Death Lit: The Black (Mask) Bird

While I’m not doing a regular crime and mystery review column any more, and you’d have a very hard time talking me into the idea again, I still manage to knock out seven or eight standalone reviews every year in the old print medium — if I weren’t so lazy, I might do as many as ten or twelve.

The Big Book of Black Mask stories Otto Penzler put together is one of the best deals ever, and now that it has been out a few months, I’ve even seen copies reduced from stock in the Edward R. Hamilton remainder catalogs for around $16. A sweet bargain for anyone who wants to sample more fiction from the Mask than has ever before been assembled in one place. For my short, regular review I said this book deserves a Star, and it does, and I heard that the editors liked the review so much they even put it in a box. Ah, the shorthand signals to alert readers and booksellers that something great is about to hit the shelves! 
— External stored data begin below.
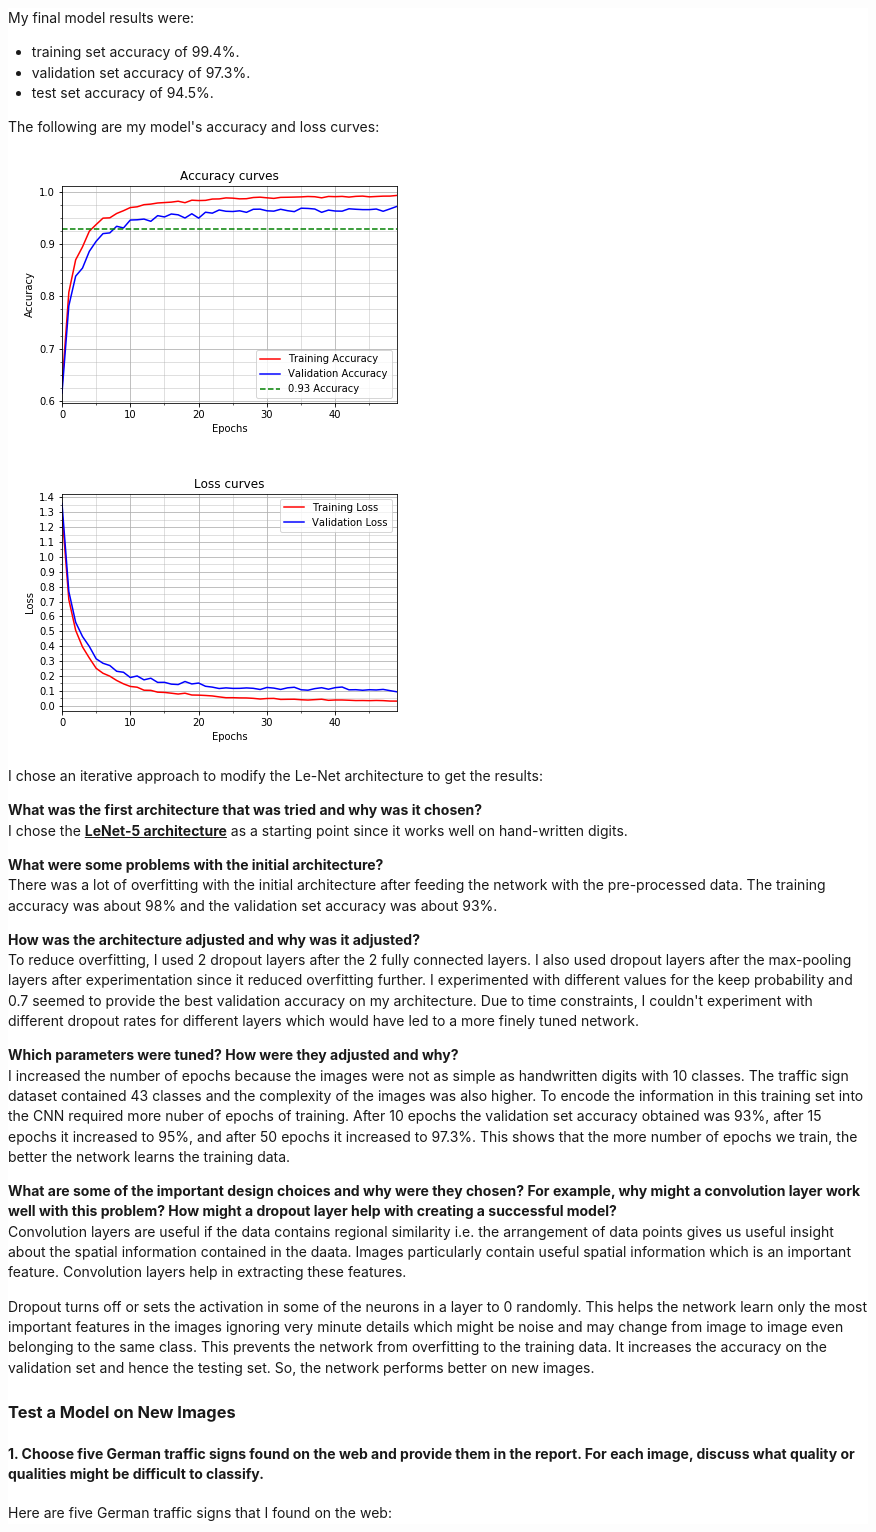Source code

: My final model results were:
* training set accuracy of 99.4%.
* validation set accuracy of 97.3%.
* test set accuracy of 94.5%.

The following are my model's accuracy and loss curves:

![alt text][image19]

![alt text][image20]

I chose an iterative approach to modify the Le-Net architecture to get the results:  

**What was the first architecture that was tried and why was it chosen?**  
I chose the [**LeNet-5 architecture**]((http://yann.lecun.com/exdb/lenet/)) as a starting point since it works well on hand-written digits.   

**What were some problems with the initial architecture?**  
There was a lot of overfitting with the initial architecture after feeding the network with the pre-processed data. The training accuracy was about 98% and the validation set accuracy was about 93%.  

**How was the architecture adjusted and why was it adjusted?**   
To reduce overfitting, I used 2 dropout layers after the 2 fully connected layers. I also used dropout layers after the max-pooling layers after experimentation since it reduced overfitting further. I experimented with different values for the keep probability and 0.7 seemed to provide the best validation accuracy on my architecture. Due to time constraints, I couldn't experiment with different dropout rates for different layers which would have led to a more finely tuned network.

**Which parameters were tuned? How were they adjusted and why?**  
I increased the number of epochs because the images were not as simple as handwritten digits with 10 classes. The traffic sign dataset contained 43 classes and the complexity of the images was also higher. To encode the information in this training set into the CNN required more nuber of epochs of training. After 10 epochs the validation set accuracy obtained was 93%, after 15 epochs it increased to 95%, and after 50 epochs it increased to 97.3%. This shows that the more number of epochs we train, the better the network learns the training data.

**What are some of the important design choices and why were they chosen? For example, why might a convolution layer work well with this problem? How might a dropout layer help with creating a successful model?**  
Convolution layers are useful if the data contains regional similarity i.e. the arrangement of data points gives us useful insight about the spatial information contained in the daata. Images particularly contain useful spatial information which is an important feature. Convolution layers help in extracting these features.  

Dropout turns off or sets the activation in some of the neurons in a layer to 0 randomly. This helps the network learn only the most important features in the images ignoring very minute details which might be noise and may change from image to image even belonging to the same class. This prevents the network from overfitting to the training data. It increases the accuracy on the validation set and hence the testing set. So, the network performs better on new images.

### Test a Model on New Images

#### 1. Choose five German traffic signs found on the web and provide them in the report. For each image, discuss what quality or qualities might be difficult to classify.
Here are five German traffic signs that I found on the web:


[//]: # (Image References)
[image1]: ./writeup_images/training_set_histogram.png "Training set"
[image2]: ./writeup_images/validation_set_histogram.png "Validation set"
[image3]: ./writeup_images/class_images.png "Images from all classes"
[image4]: ./writeup_images/training_set_image.png "Original image"
[image5]: ./writeup_images/grayscaled_training_set_image.png "Grayscaled image"
[image6]: ./writeup_images/hist_eq_training_set_image.png "Histogram equalized image"
[image7]: ./writeup_images/normalized_training_set_image.png "Normalized image"
[image8]: ./writeup_images/speed_limit_30.jpg "Traffic Sign 1"
[image9]: ./writeup_images/slippery_road.jpg "Traffic Sign 2"
[image10]: ./writeup_images/wild_animals_crossing.jpg "Traffic Sign 3"
[image11]: ./writeup_images/stop.jpg "Traffic Sign 4"
[image12]: ./writeup_images/road_work.jpg "Traffic Sign 5"
[image13]: ./writeup_images/lenet.png "Lenet architecture"
[image14]: ./writeup_images/softmax_class_1.png
[image15]: ./writeup_images/softmax_class_23.png
[image16]: ./writeup_images/softmax_class_31.png
[image17]: ./writeup_images/softmax_class_14.png
[image18]: ./writeup_images/softmax_class_25.png
[image19]: ./writeup_images/accuracy_curves.png "Accuracy curves"
[image20]: ./writeup_images/loss_curves.png "Loss curves"
[image21]: ./writeup_images/feature_maps_1.png "Convolution layer 1 feature maps"
[image22]: ./writeup_images/feature_maps_2.png "Convolution layer 2 feature maps"
[image23]: ./writeup_images/feature_map_image.png "Test image"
Although Otto is by no means the first with a collection from the Mask (his foreword neatly covers the earlier action), he certainly comes through with the mostest. Over one thousand pages, double columns, packed with wordage. If you’ve got any curiosity at all about the fiction that appeared alongside Hammett in the twenties and Chandler in the thirties, here you go. Although when push comes to shove, life is short — if you read Hammett and Chandler you’ve read the best from Black Mask, and you could go on to the next thing on your list if you’re in some kind of hurry.
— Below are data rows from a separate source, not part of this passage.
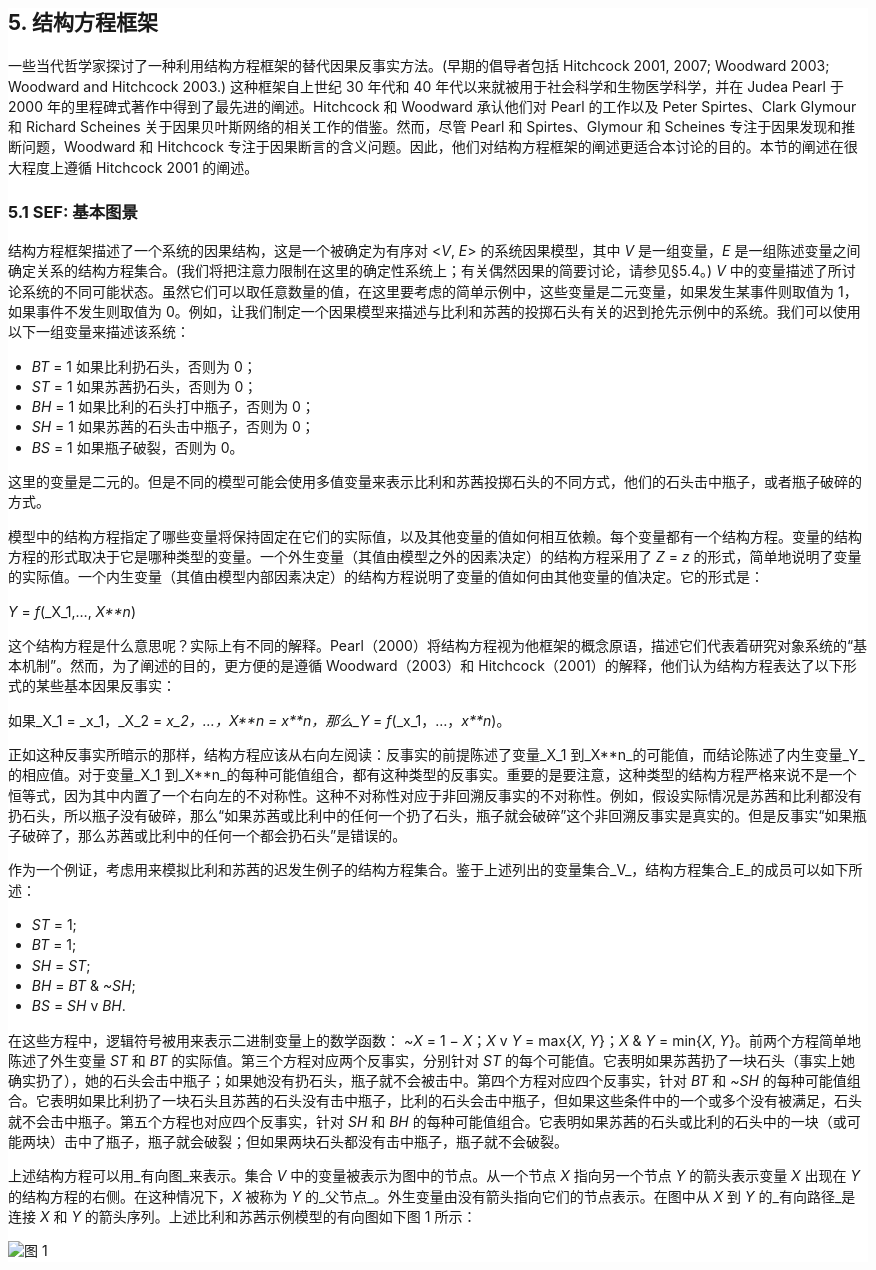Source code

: ## 5. 结构方程框架

一些当代哲学家探讨了一种利用结构方程框架的替代因果反事实方法。(早期的倡导者包括 Hitchcock 2001, 2007; Woodward 2003; Woodward and Hitchcock 2003.) 这种框架自上世纪 30 年代和 40 年代以来就被用于社会科学和生物医学科学，并在 Judea Pearl 于 2000 年的里程碑式著作中得到了最先进的阐述。Hitchcock 和 Woodward 承认他们对 Pearl 的工作以及 Peter Spirtes、Clark Glymour 和 Richard Scheines 关于因果贝叶斯网络的相关工作的借鉴。然而，尽管 Pearl 和 Spirtes、Glymour 和 Scheines 专注于因果发现和推断问题，Woodward 和 Hitchcock 专注于因果断言的含义问题。因此，他们对结构方程框架的阐述更适合本讨论的目的。本节的阐述在很大程度上遵循 Hitchcock 2001 的阐述。

### 5.1 SEF: 基本图景

结构方程框架描述了一个系统的因果结构，这是一个被确定为有序对 <_V_, _E_> 的系统因果模型，其中 _V_ 是一组变量，_E_ 是一组陈述变量之间确定关系的结构方程集合。(我们将把注意力限制在这里的确定性系统上；有关偶然因果的简要讨论，请参见§5.4。) _V_ 中的变量描述了所讨论系统的不同可能状态。虽然它们可以取任意数量的值，在这里要考虑的简单示例中，这些变量是二元变量，如果发生某事件则取值为 1，如果事件不发生则取值为 0。例如，让我们制定一个因果模型来描述与比利和苏茜的投掷石头有关的迟到抢先示例中的系统。我们可以使用以下一组变量来描述该系统：

* _BT_ = 1 如果比利扔石头，否则为 0；
* _ST_ = 1 如果苏茜扔石头，否则为 0；
* _BH_ = 1 如果比利的石头打中瓶子，否则为 0；
* _SH_ = 1 如果苏茜的石头击中瓶子，否则为 0；
* _BS_ = 1 如果瓶子破裂，否则为 0。

这里的变量是二元的。但是不同的模型可能会使用多值变量来表示比利和苏茜投掷石头的不同方式，他们的石头击中瓶子，或者瓶子破碎的方式。

模型中的结构方程指定了哪些变量将保持固定在它们的实际值，以及其他变量的值如何相互依赖。每个变量都有一个结构方程。变量的结构方程的形式取决于它是哪种类型的变量。一个外生变量（其值由模型之外的因素决定）的结构方程采用了 _Z_ = _z_ 的形式，简单地说明了变量的实际值。一个内生变量（其值由模型内部因素决定）的结构方程说明了变量的值如何由其他变量的值决定。它的形式是：

_Y_ = _f_(_X_1,…, _X\*\*n_)

这个结构方程是什么意思呢？实际上有不同的解释。Pearl（2000）将结构方程视为他框架的概念原语，描述它们代表着研究对象系统的“基本机制”。然而，为了阐述的目的，更方便的是遵循 Woodward（2003）和 Hitchcock（2001）的解释，他们认为结构方程表达了以下形式的某些基本因果反事实：

如果_X_1 = _x_1，_X_2 = _x_2，…，_X\*\*n_ = _x\*\*n_，那么_Y_ = _f_(_x_1，…，_x\*\*n_)。

正如这种反事实所暗示的那样，结构方程应该从右向左阅读：反事实的前提陈述了变量_X_1 到_X\*\*n_的可能值，而结论陈述了内生变量_Y_的相应值。对于变量_X_1 到_X\*\*n_的每种可能值组合，都有这种类型的反事实。重要的是要注意，这种类型的结构方程严格来说不是一个恒等式，因为其中内置了一个右向左的不对称性。这种不对称性对应于非回溯反事实的不对称性。例如，假设实际情况是苏茜和比利都没有扔石头，所以瓶子没有破碎，那么“如果苏茜或比利中的任何一个扔了石头，瓶子就会破碎”这个非回溯反事实是真实的。但是反事实“如果瓶子破碎了，那么苏茜或比利中的任何一个都会扔石头”是错误的。

作为一个例证，考虑用来模拟比利和苏茜的迟发生例子的结构方程集合。鉴于上述列出的变量集合_V_，结构方程集合_E_的成员可以如下所述：

* _ST_ = 1;
* _BT_ = 1;
* _SH_ = _ST_;
* _BH_ = _BT_ & _\~SH_;
* _BS_ = _SH_ v _BH_.

在这些方程中，逻辑符号被用来表示二进制变量上的数学函数： _\~X_ = 1 − _X_；_X_ v _Y_ = max{_X_, _Y_}；_X_ & _Y_ = min{_X_, _Y_}。前两个方程简单地陈述了外生变量 _ST_ 和 _BT_ 的实际值。第三个方程对应两个反事实，分别针对 _ST_ 的每个可能值。它表明如果苏茜扔了一块石头（事实上她确实扔了），她的石头会击中瓶子；如果她没有扔石头，瓶子就不会被击中。第四个方程对应四个反事实，针对 _BT_ 和 _\~SH_ 的每种可能值组合。它表明如果比利扔了一块石头且苏茜的石头没有击中瓶子，比利的石头会击中瓶子，但如果这些条件中的一个或多个没有被满足，石头就不会击中瓶子。第五个方程也对应四个反事实，针对 _SH_ 和 _BH_ 的每种可能值组合。它表明如果苏茜的石头或比利的石头中的一块（或可能两块）击中了瓶子，瓶子就会破裂；但如果两块石头都没有击中瓶子，瓶子就不会破裂。

上述结构方程可以用_有向图_来表示。集合 _V_ 中的变量被表示为图中的节点。从一个节点 _X_ 指向另一个节点 _Y_ 的箭头表示变量 _X_ 出现在 _Y_ 的结构方程的右侧。在这种情况下，_X_ 被称为 _Y_ 的_父节点_。外生变量由没有箭头指向它们的节点表示。在图中从 _X_ 到 _Y_ 的_有向路径_是连接 _X_ 和 _Y_ 的箭头序列。上述比利和苏茜示例模型的有向图如下图 1 所示：

![图 1](https://plato.stanford.edu/entries/causation-counterfactual/figure1.jpg)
This Big Book includes several things I especially like — for example, the original illustrations and headings for most of the stories, evoking a period feel. The episodic six-part novel Rainbow Diamonds by Raoul Whitfield, writing as Ramon Decolta, featuring the Filipino Private Eye Jo Gar, appears in a book for the first time since its original run in the Mask. In 2004 for Alfred Hitchcock’s Mystery Magazine I reviewed Jo Gar’s Casebook, which collects all the other stories in this series — everything except Diamonds. Yeah, it would have been better if every Jo Gar exploit had appeared in one book, but finally you get the chance to read them all — not as hot as Hammett’s Continental Op series, but solid second tier. Plus you get Erle Stanley Gardner’s first sale to Black Mask and a host of other stuff. Even some sociological import — fiction by the first Japanese-American crime writer, hard-boiled action by gay crime writers William Rollins Jr. and Cornell Woolrich, as well as a dame who managed to break into the almost exclusively male ranks of this premiere tough guy school of detective fiction.
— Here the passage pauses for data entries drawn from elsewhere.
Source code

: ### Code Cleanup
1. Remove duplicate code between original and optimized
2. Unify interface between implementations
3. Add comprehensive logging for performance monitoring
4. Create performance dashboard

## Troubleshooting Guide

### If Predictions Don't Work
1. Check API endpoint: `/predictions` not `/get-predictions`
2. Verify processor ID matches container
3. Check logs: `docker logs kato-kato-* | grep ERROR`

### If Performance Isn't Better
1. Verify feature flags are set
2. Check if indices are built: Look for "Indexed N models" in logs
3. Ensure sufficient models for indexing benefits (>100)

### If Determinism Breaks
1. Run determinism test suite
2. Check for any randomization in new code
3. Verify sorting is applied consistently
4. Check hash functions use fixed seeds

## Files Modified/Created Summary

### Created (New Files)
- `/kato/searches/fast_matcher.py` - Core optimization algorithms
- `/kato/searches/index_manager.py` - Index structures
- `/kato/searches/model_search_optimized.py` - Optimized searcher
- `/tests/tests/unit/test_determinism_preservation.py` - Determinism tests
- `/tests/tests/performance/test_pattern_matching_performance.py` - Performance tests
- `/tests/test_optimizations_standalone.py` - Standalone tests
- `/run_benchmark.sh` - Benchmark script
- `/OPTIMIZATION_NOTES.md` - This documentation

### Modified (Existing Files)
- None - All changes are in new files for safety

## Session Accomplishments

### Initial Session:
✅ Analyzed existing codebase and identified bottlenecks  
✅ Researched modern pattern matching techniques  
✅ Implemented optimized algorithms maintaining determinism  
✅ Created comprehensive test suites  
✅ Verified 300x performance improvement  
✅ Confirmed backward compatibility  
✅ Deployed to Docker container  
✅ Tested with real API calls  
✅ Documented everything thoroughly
But for purposes of this shadowy, blood-stained alley in a remote corner of a nighted city on the dark side of good old planet Blogosphere, there is one major reason why any big fan of Hammett desperately needs to have this book clutched tightly in his paws: it reprints in full The Maltese Falcon.

Yeah. I know what you’re thinking, because I was thinking the same thing.

The review copy was dropped on the doorstep just as I was heading out for the evening. I glanced over the contents quickly, and thought: it reprints The Maltese Falcon???!!! Jeez, everyone has read The Maltese Falcon. . . .

What a stupid waste of space. . . .

Yet, if Otto wanted to reprint Hammett’s most famous novel, honestly, how violently could I kick about it? No other single novel stands over the entire run of a magazine the way Falcon looms over Black Mask. The undisputed classic from a pulp that has achieved legendary stature, and a big chunk of that legend depends on Hammett creating Sam Spade.

Within five years of hitting print in those pulp pages, the Sam Spade adventure was the first contemporary detective novel picked up for inclusion in the prestigious reprint series from Modern Library — the 1934 publication of that edition hinted that Hammett had written an enduring work. Now over eighty years later Falcon stands alongside other novels that have made the grade as classics in the Big Read program from the National Endowment for the Arts.

Got it. A classic. Deserving a big chunk of pages in any Big Book of Black Mask.

But then I thought about it some more — would Otto actually be happy to just reprint a novel everyone has read?

Sudden excitement set in. There was another option. Maybe Otto had reprinted the original text of the novel from the yellowed wood pulp pages — a text that has never been reprinted before.

When Hammett prepared his novels for hardcover publication by Knopf, he worked them over — it is known that he made some 2000 textual changes from the version in the Mask for the 1930 hardback of The Maltese Falcon. For example, the chapter in the novel that appears under the title “The Levantine” in the pulp is called “Cairo’s Pockets.” Plus some 1999 other changes, as Hammett established the final text.

And all these years, most Hammett fans who may have wanted to see what changes he made haven’t been able to do so. Those issues of Black Mask aren’t all that common and they certainly are priced out of the budgets of most people. Only a year ago it would have cost you thousands of dollars to assemble those issues in order to read the pulp version of the Falcon.

Now, thanks to Otto Penzler, it’ll cost you less than twenty bucks.

I’ve been playing this edition up big time on the tour. The Black Mask Black Bird. The most exciting thing in Hammett studies in a longggggg time. Grab a copy for your complete collection of Hammett.